Unfiltered Story #48908

Montreal, QC, Canada | Unfiltered

That day, we were launching an app on a major manufacturer’s television sets, and this had been hyped for months by our (notoriously difficult) CEO as an important milestone and game changer for the company. I’m coordinating the marketing initiatives surrounding the launch, one of which is a major overhaul of our website, which was supposed to be delivered by our contractor early in the morning. However, when I arrive at work, I find out that the update hasn’t been delivered and I can’t reach the contractor, so I notify the CEO.

Me: (Boss), just so you know, seems like the update didn’t go live and I can’t get a hold of (contractor). I left them a message, hopefully I’ll hear from them soon.
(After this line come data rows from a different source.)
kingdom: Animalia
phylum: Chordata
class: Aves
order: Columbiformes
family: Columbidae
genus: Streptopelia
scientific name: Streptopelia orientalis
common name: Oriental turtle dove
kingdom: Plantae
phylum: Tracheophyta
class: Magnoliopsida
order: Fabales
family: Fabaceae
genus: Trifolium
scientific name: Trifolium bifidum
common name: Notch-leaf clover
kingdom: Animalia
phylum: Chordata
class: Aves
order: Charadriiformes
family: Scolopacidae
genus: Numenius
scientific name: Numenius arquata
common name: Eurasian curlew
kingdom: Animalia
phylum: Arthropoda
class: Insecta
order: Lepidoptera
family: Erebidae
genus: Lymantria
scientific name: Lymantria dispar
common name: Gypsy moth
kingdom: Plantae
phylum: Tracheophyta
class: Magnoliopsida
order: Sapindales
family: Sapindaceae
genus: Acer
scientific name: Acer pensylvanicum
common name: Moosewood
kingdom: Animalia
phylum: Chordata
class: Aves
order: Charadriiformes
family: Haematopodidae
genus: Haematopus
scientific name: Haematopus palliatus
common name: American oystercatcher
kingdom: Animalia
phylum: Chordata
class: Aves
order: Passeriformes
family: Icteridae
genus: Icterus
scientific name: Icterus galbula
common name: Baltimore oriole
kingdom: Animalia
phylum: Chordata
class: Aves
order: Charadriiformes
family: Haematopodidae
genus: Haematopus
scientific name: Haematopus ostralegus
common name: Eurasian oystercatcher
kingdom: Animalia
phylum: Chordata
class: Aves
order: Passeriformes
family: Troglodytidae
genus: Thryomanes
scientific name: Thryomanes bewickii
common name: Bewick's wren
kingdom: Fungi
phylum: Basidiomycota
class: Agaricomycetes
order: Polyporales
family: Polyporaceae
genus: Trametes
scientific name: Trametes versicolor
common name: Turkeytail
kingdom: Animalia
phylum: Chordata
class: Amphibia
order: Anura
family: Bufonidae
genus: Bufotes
CEO: This is unacceptable! (My name), this is your responsibility and I’m holding you accountable; I don’t care how you do it, but that update HAS to be live WITHIN THE HOUR, understood?

Me: Sure. I’ll keep calling I guess.

I keep monitoring my inbox, trying to call our contractor, and even the contractor’s boss, to no avail. 30 minutes later, the CEO calls an impromptu office meeting away from our desks. I bring my phone with me, hoping to catch an email or call from the contractor. I expect the meeting to be about the launch, but it is in fact a rehash of an investors meeting held a few months ago, which I had basically prepared from A to Z for the CEO (and for which he had taken all the credit), so there’s nothing new for me there and he knows it. As I’m about to head back to my desk to keep monitoring the website situation, he stops his speech mid-sentence.

CEO: Uh, (My name), where are you going?

Me: I need to get back to my desk and try to reach (contractor) so that I can check that the update goes live without a hitch.

CEO: Uh, no. You stay here. This is a company meeting. This is important.

Me: With all due respect, I was there at the investors meeting and I even prepared that presentation so…

CEO (in a dismissive tone, pointing to my seat): (My name), please sit down and listen. Thank you.

I returned to my seat reluctantly, still holding my phone close. At some point, a new email comes in, and it is indeed from the contractor. I start reading it, when the CEO stops again in mid-sentence.

CEO: Uh, (My name), am I bothering you?

Me: No, no, it’s just that…

CEO: NO! You are being rude to me and your colleagues. Put your phone away NOW!

Me: But it’s…

CEO: (My name), please give me your phone.

He then proceeds to snatch the phone from my hands and put it in his pocket for the remainder of the meeting, which lingers on for another hour and a half. When it’s over, I head back to my desk to check on my emails, and it turns out the contractor needed some help from us to complete the update. It finally goes live a few hours later than expected. The CEO then calls me into his office.

CEO: (My name), I was extremely disappointed in your behaviour during today’s meeting. You were very rude to me and your fellow employees. I expect a much higher level of professionalism from you, and I will not stand for this kind of attitude again.

Me: Well, with all due respect…

CEO: I’m not finished. Then there’s the website situation. I told you that you were accountable for it going live within the hour. It was four hours late, which means we might have lost some potential customers. This is absolutely unacceptable; the company depends on all its employees being on point and delivering on their objectives. I’ll be keeping a close eye on you from now on, and we might have to rediscuss your future here if I don’t see a clear improvement. Is that understood?

(At this point I’m fuming and consider going into an expletive-laden tirade, but the job market back then was kind of hard and I figure I couldn’t afford getting fired and having a bad reference)

Me: Yeah. Understood.

CEO: Great. You can go now. Oh, and here, you can have your phone back.

Long story short, this is one of many incidents involving this CEO behaving badly, and from that point on I began looking frantically for a new job. Fast forward a few years later, I’m happily employed somewhere else, while his company went bankrupt earlier this year.